The Irish Data Protection Commission (DPC) has fined Meta €91 million ($101.56 million) as part of a probe into a security lapse in March 2019, when the company disclosed that it had mistakenly stored users’ passwords in plaintext in its systems.
The investigation, launched by the DPC the next month, found that the social media giant violated four different articles under the European Union’s General Data Protection Regulation (GDPR).
To that end, the DPC faulted Meta for failing to promptly notify the DPC of the data breach, document personal data breaches concerning the storage of user passwords in plaintext, and utilize proper technical measures to ensure the confidentiality of users’ passwords.
Meta originally revealed that the privacy transgression led to the exposure of a subset of users’ Facebook passwords in plaintext, although it noted that there was no evidence it was improperly accessed or abused internally.
According to Krebs on Security, some of these passwords date back to 2012, with a senior employee stating “some 2,000 engineers or developers made approximately nine million internal queries for data elements that contained plaintext user passwords.”

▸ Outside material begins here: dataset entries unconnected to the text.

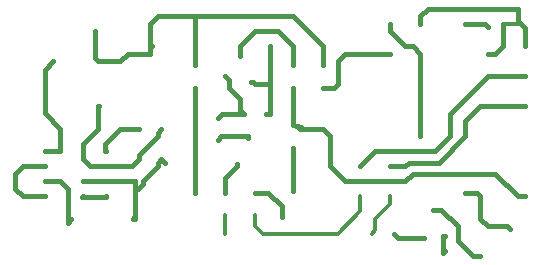
<source format=gbr>
G04 EAGLE Gerber RS-274X export*
G75*
%MOMM*%
%FSLAX34Y34*%
%LPD*%
%INTop Copper*%
%IPPOS*%
%AMOC8*
5,1,8,0,0,1.08239X$1,22.5*%
G01*
%ADD10C,0.406400*%
%ADD11C,0.304800*%


D10*
X44450Y88900D02*
X62900Y88900D01*
X44450Y88900D02*
X38100Y82550D01*
X38100Y69850D01*
X44450Y63500D01*
X62900Y63500D01*
X241300Y66650D02*
X252438Y66650D01*
X263525Y55563D01*
X263525Y46175D01*
X263550Y46150D01*
X215900Y66650D02*
X215900Y79375D01*
X225450Y88925D02*
X225450Y90600D01*
X225450Y88925D02*
X215900Y79375D01*
X142400Y69850D02*
X139700Y69850D01*
X161900Y95250D02*
X165100Y92050D01*
X114900Y76200D02*
X95250Y76200D01*
X158750Y88900D02*
X158750Y92100D01*
X161900Y95250D01*
X139700Y69850D02*
X139700Y46750D01*
X137400Y44450D01*
X139700Y69850D02*
X139700Y76200D01*
X114900Y76200D01*
X146050Y76200D02*
X158750Y88900D01*
X146050Y76200D02*
X146050Y73500D01*
X142400Y69850D01*
X139192Y44450D02*
X137400Y44450D01*
X138684Y43942D02*
X139192Y44450D01*
D11*
X215900Y47650D02*
X215900Y31750D01*
X330200Y50800D02*
X330200Y63500D01*
X330200Y50800D02*
X311150Y31750D01*
X247650Y31750D01*
X241300Y38100D01*
X241300Y47650D01*
D10*
X298450Y155600D02*
X308000Y155600D01*
X311150Y158750D01*
X311150Y177800D01*
X317500Y184150D01*
X355600Y184150D01*
X435610Y209550D02*
X438150Y207010D01*
X435610Y209550D02*
X419100Y209550D01*
X419100Y127000D02*
X419100Y114300D01*
X419100Y127000D02*
X431800Y139700D01*
X469900Y139700D01*
X368300Y88900D02*
X355600Y88900D01*
X368300Y88900D02*
X371475Y92075D01*
X396875Y92075D01*
X419100Y114300D01*
X342900Y101600D02*
X330200Y88900D01*
X342900Y101600D02*
X393700Y101600D01*
X406400Y114300D01*
X406400Y133350D01*
X438150Y165100D01*
X469900Y165100D01*
X273050Y155600D02*
X273050Y123800D01*
X279756Y121920D01*
X304800Y88900D02*
X317500Y76200D01*
X304800Y88900D02*
X304800Y114300D01*
X463550Y63500D02*
X469900Y63500D01*
X463550Y63500D02*
X444500Y82550D01*
D11*
X279400Y120650D02*
X273050Y123800D01*
D10*
X279400Y120650D02*
X298450Y120650D01*
X304800Y114300D01*
X374650Y82550D02*
X444500Y82550D01*
X374650Y82550D02*
X368300Y76200D01*
X317500Y76200D01*
X431800Y50750D02*
X431800Y44450D01*
X438150Y38100D01*
X454500Y38100D01*
X457200Y35400D01*
X431800Y50750D02*
X431800Y63500D01*
X428625Y66675D02*
X419100Y66675D01*
X428625Y66675D02*
X431800Y63500D01*
X273050Y68150D02*
X273050Y104800D01*
X273050Y174600D02*
X273050Y190500D01*
X260350Y203200D01*
X241300Y203200D01*
X228600Y190500D01*
X228600Y182450D01*
X234950Y114300D02*
X234950Y112600D01*
X234950Y114300D02*
X212700Y114300D01*
X209550Y111150D01*
X219100Y161900D02*
X215900Y165100D01*
X212750Y133350D02*
X231800Y133350D01*
X212750Y133350D02*
X209550Y130150D01*
X219100Y155550D02*
X219100Y160450D01*
X219100Y155550D02*
X228600Y146050D01*
X228600Y136550D01*
X231800Y133350D01*
X219100Y160450D02*
X219100Y161900D01*
D11*
X355600Y63500D02*
X355600Y57150D01*
X342900Y44450D01*
X342900Y34900D01*
X339750Y31750D01*
D10*
X142900Y120650D02*
X127000Y120650D01*
X114300Y107950D01*
X114300Y102200D01*
X114900Y101600D01*
X114900Y88900D02*
X136550Y88900D01*
X142900Y95250D01*
X142900Y98450D01*
X158750Y114300D01*
X158750Y117500D01*
X161900Y120650D01*
X114900Y88900D02*
X101600Y88900D01*
X95250Y95250D01*
X107950Y139700D02*
X108900Y139700D01*
X107950Y139700D02*
X107950Y120650D01*
X95250Y107950D01*
X95250Y95250D01*
X114900Y63500D02*
X114646Y63246D01*
X94996Y63246D01*
X190500Y66650D02*
X190500Y88900D01*
X190500Y155600D01*
X95250Y63500D02*
X94996Y63246D01*
X62900Y133700D02*
X62900Y170800D01*
X69900Y177800D01*
X76200Y101600D02*
X62900Y101600D01*
X76200Y101600D02*
X76200Y120400D01*
X62900Y133700D01*
X62900Y76200D02*
X76200Y76200D01*
X82550Y69850D01*
X82550Y40800D01*
X85250Y44450D01*
X105250Y180450D02*
X105250Y203200D01*
X105250Y180450D02*
X107900Y177800D01*
X152400Y189450D02*
X153958Y191008D01*
X190500Y190500D02*
X190500Y174600D01*
X298450Y174600D02*
X298450Y190500D01*
X273050Y215900D01*
X190500Y215900D02*
X158750Y215900D01*
X190500Y215900D02*
X273050Y215900D01*
X158750Y215900D02*
X152400Y209550D01*
X190500Y215900D02*
X190500Y190500D01*
X152400Y189450D02*
X152400Y209550D01*
X127000Y177800D02*
X107900Y177800D01*
X127000Y177800D02*
X133350Y184150D01*
X152400Y184150D01*
X152400Y189450D01*
X250800Y133350D02*
X254000Y133350D01*
X254000Y158750D01*
X239600Y160450D02*
X238100Y160450D01*
X239600Y160450D02*
X241300Y158750D01*
X254000Y158750D01*
X254000Y190500D01*
X381000Y209550D02*
X381000Y215900D01*
X387350Y222250D01*
X463550Y222250D01*
X463550Y212090D01*
X466090Y209550D01*
X469900Y205740D02*
X469900Y190500D01*
X469900Y205740D02*
X466090Y209550D01*
X384175Y28575D02*
X384200Y28550D01*
X384175Y28575D02*
X361925Y28575D01*
X358750Y31750D01*
X392112Y52276D02*
X398574Y52276D01*
X412750Y38100D01*
X412750Y25400D01*
X425450Y12700D01*
X431750Y12700D01*
X431800Y12750D01*
X355600Y203200D02*
X355600Y209550D01*
X381000Y184150D02*
X381000Y114300D01*
X381000Y184150D02*
X374650Y190500D01*
X368300Y190500D01*
X355600Y203200D01*
X401613Y17438D02*
X400050Y15875D01*
X400050Y30276D02*
X401612Y30276D01*
X400050Y30276D02*
X400050Y15875D01*
X438150Y184150D02*
X444500Y184150D01*
X450850Y190500D01*
X450850Y209550D01*
D11*
X463550Y209550D01*
M02*

</source>
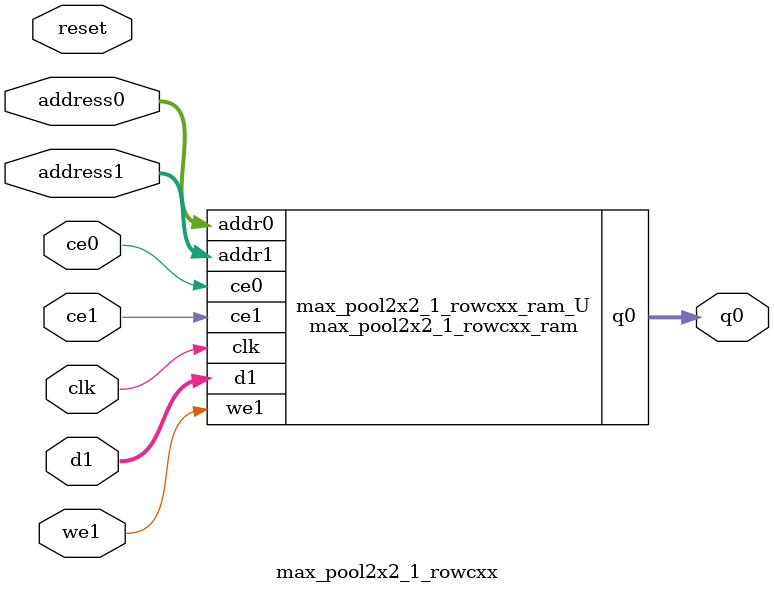
<source format=v>
`timescale 1 ns / 1 ps
module max_pool2x2_1_rowcxx_ram (addr0, ce0, q0, addr1, ce1, d1, we1,  clk);

parameter DWIDTH = 32;
parameter AWIDTH = 9;
parameter MEM_SIZE = 320;

input[AWIDTH-1:0] addr0;
input ce0;
output reg[DWIDTH-1:0] q0;
input[AWIDTH-1:0] addr1;
input ce1;
input[DWIDTH-1:0] d1;
input we1;
input clk;

(* ram_style = "block" *)reg [DWIDTH-1:0] ram[0:MEM_SIZE-1];




always @(posedge clk)  
begin 
    if (ce0) begin
        q0 <= ram[addr0];
    end
end


always @(posedge clk)  
begin 
    if (ce1) begin
        if (we1) 
            ram[addr1] <= d1; 
    end
end


endmodule

`timescale 1 ns / 1 ps
module max_pool2x2_1_rowcxx(
    reset,
    clk,
    address0,
    ce0,
    q0,
    address1,
    ce1,
    we1,
    d1);

parameter DataWidth = 32'd32;
parameter AddressRange = 32'd320;
parameter AddressWidth = 32'd9;
input reset;
input clk;
input[AddressWidth - 1:0] address0;
input ce0;
output[DataWidth - 1:0] q0;
input[AddressWidth - 1:0] address1;
input ce1;
input we1;
input[DataWidth - 1:0] d1;



max_pool2x2_1_rowcxx_ram max_pool2x2_1_rowcxx_ram_U(
    .clk( clk ),
    .addr0( address0 ),
    .ce0( ce0 ),
    .q0( q0 ),
    .addr1( address1 ),
    .ce1( ce1 ),
    .we1( we1 ),
    .d1( d1 ));

endmodule


</source>
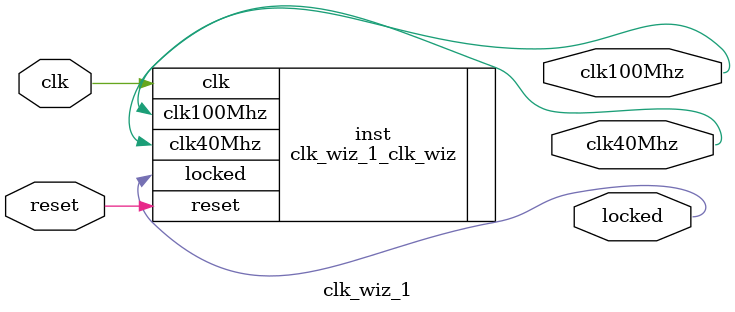
<source format=v>


`timescale 1ps/1ps

(* CORE_GENERATION_INFO = "clk_wiz_1,clk_wiz_v5_4_3_0,{component_name=clk_wiz_1,use_phase_alignment=true,use_min_o_jitter=false,use_max_i_jitter=false,use_dyn_phase_shift=false,use_inclk_switchover=false,use_dyn_reconfig=false,enable_axi=0,feedback_source=FDBK_AUTO,PRIMITIVE=MMCM,num_out_clk=2,clkin1_period=10.000,clkin2_period=10.000,use_power_down=false,use_reset=true,use_locked=true,use_inclk_stopped=false,feedback_type=SINGLE,CLOCK_MGR_TYPE=NA,manual_override=false}" *)

module clk_wiz_1 
 (
  // Clock out ports
  output        clk100Mhz,
  output        clk40Mhz,
  // Status and control signals
  input         reset,
  output        locked,
 // Clock in ports
  input         clk
 );

  clk_wiz_1_clk_wiz inst
  (
  // Clock out ports  
  .clk100Mhz(clk100Mhz),
  .clk40Mhz(clk40Mhz),
  // Status and control signals               
  .reset(reset), 
  .locked(locked),
 // Clock in ports
  .clk(clk)
  );

endmodule

</source>
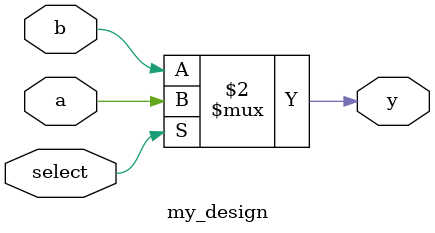
<source format=sv>
module my_design (
  input logic a,
  input wire b,
  input wire select,
  output wire y
);

  assign y = (select == 1'b1) ? a : b;

endmodule

</source>
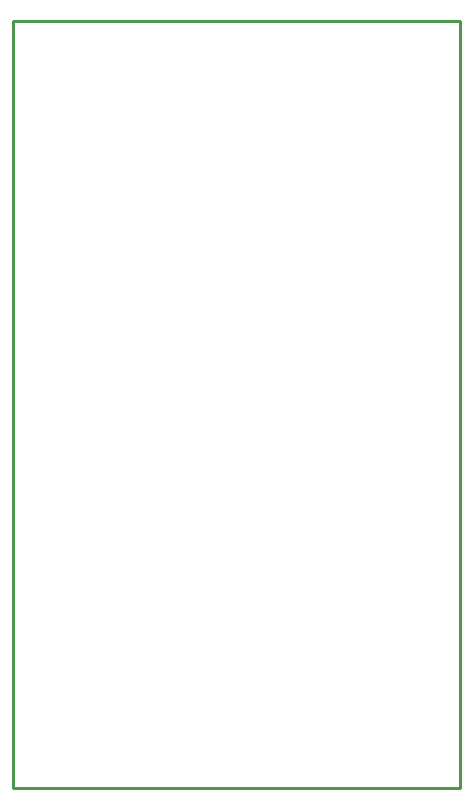
<source format=gko>
G04 Layer: BoardOutlineLayer*
G04 EasyEDA v6.5.51, 2025-10-02 22:01:21*
G04 208e135f75f84b069e33606ea1abe5ef,5c351882480b49209f9ebacf817cb454,10*
G04 Gerber Generator version 0.2*
G04 Scale: 100 percent, Rotated: No, Reflected: No *
G04 Dimensions in millimeters *
G04 leading zeros omitted , absolute positions ,4 integer and 5 decimal *
%FSLAX45Y45*%
%MOMM*%

%ADD10C,0.2540*%
%ADD11C,0.0121*%
D10*
X700023Y8299958D02*
G01*
X4483100Y8299958D01*
X4483100Y1800097D01*
X700023Y1800097D01*
X700023Y8299958D01*

%LPD*%
M02*

</source>
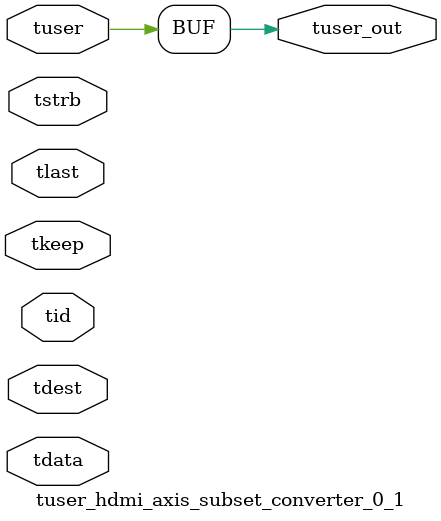
<source format=v>


`timescale 1ps/1ps

module tuser_hdmi_axis_subset_converter_0_1 #
(
parameter C_S_AXIS_TUSER_WIDTH = 1,
parameter C_S_AXIS_TDATA_WIDTH = 32,
parameter C_S_AXIS_TID_WIDTH   = 0,
parameter C_S_AXIS_TDEST_WIDTH = 0,
parameter C_M_AXIS_TUSER_WIDTH = 1
)
(
input  [(C_S_AXIS_TUSER_WIDTH == 0 ? 1 : C_S_AXIS_TUSER_WIDTH)-1:0     ] tuser,
input  [(C_S_AXIS_TDATA_WIDTH == 0 ? 1 : C_S_AXIS_TDATA_WIDTH)-1:0     ] tdata,
input  [(C_S_AXIS_TID_WIDTH   == 0 ? 1 : C_S_AXIS_TID_WIDTH)-1:0       ] tid,
input  [(C_S_AXIS_TDEST_WIDTH == 0 ? 1 : C_S_AXIS_TDEST_WIDTH)-1:0     ] tdest,
input  [(C_S_AXIS_TDATA_WIDTH/8)-1:0 ] tkeep,
input  [(C_S_AXIS_TDATA_WIDTH/8)-1:0 ] tstrb,
input                                                                    tlast,
output [C_M_AXIS_TUSER_WIDTH-1:0] tuser_out
);

assign tuser_out = {tuser[0:0]};

endmodule


</source>
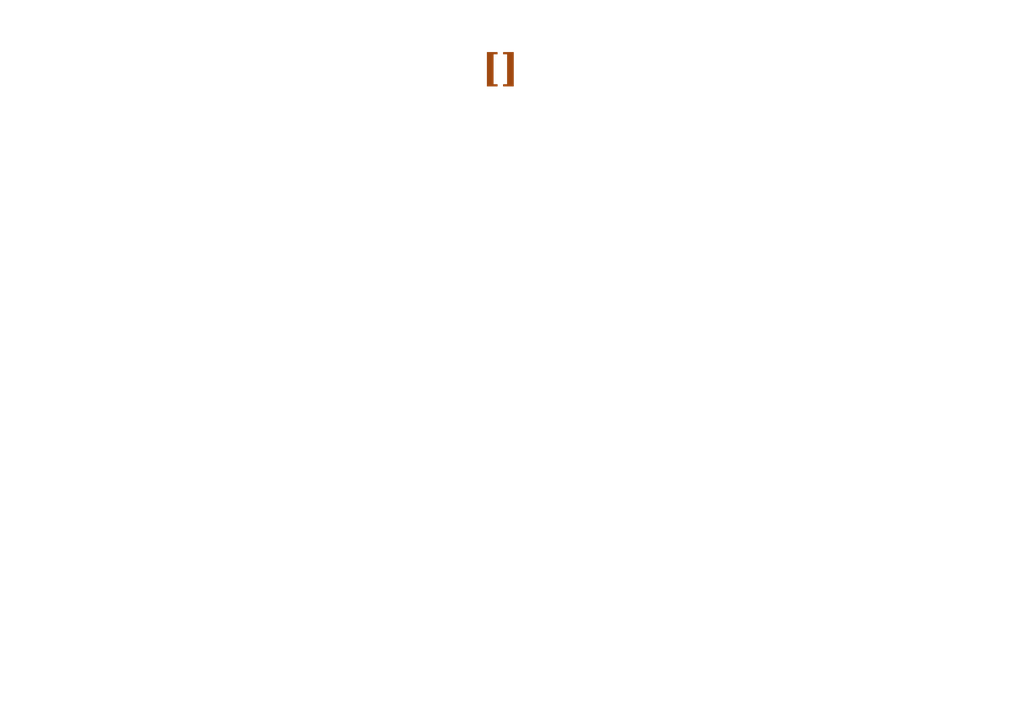
<source format=kicad_sch>
(kicad_sch
	(version 20231120)
	(generator "eeschema")
	(generator_version "8.0")
	(uuid "b7ce2658-0c16-417c-9e64-5f86ab89a607")
	(paper "A4")
	(title_block
		(title "Cell_Sentinel")
		(date "2024-11-05")
		(rev "1.0.0")
	)
	(lib_symbols)
	(text "[${#}] ${SHEETNAME}"
		(exclude_from_sim no)
		(at 147.066 22.606 0)
		(effects
			(font
				(face "Times New Roman")
				(size 8 8)
				(thickness 1.6)
				(bold yes)
				(color 159 72 15 1)
			)
		)
		(uuid "e1b69494-a3db-46a4-928a-d1d3df63786f")
	)
)

</source>
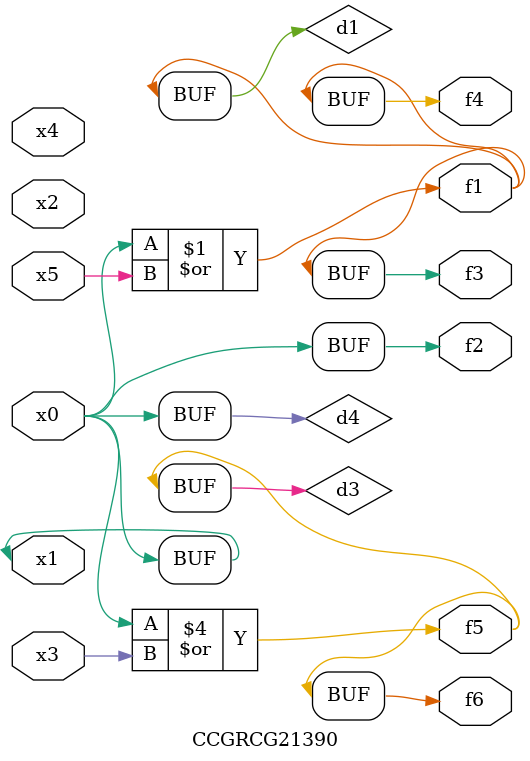
<source format=v>
module CCGRCG21390(
	input x0, x1, x2, x3, x4, x5,
	output f1, f2, f3, f4, f5, f6
);

	wire d1, d2, d3, d4;

	or (d1, x0, x5);
	xnor (d2, x1, x4);
	or (d3, x0, x3);
	buf (d4, x0, x1);
	assign f1 = d1;
	assign f2 = d4;
	assign f3 = d1;
	assign f4 = d1;
	assign f5 = d3;
	assign f6 = d3;
endmodule

</source>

A month later, the company acknowledged that millions of Instagram passwords were also stored in a similar manner, and that it’s notifying affected users.
“It is widely accepted that user passwords should not be stored in plaintext, considering the risks of abuse that arise from persons accessing such data,” Graham Doyle, deputy commissioner at the DPC, said in a press statement.
“It must be borne in mind that the passwords, the subject of consideration in this case, are particularly sensitive, as they would enable access to users’ social media accounts.”
In a statement shared with Associated Press, Meta said it took “immediate action” to fix the error, and that it “proactively flagged this issue” to the DPC.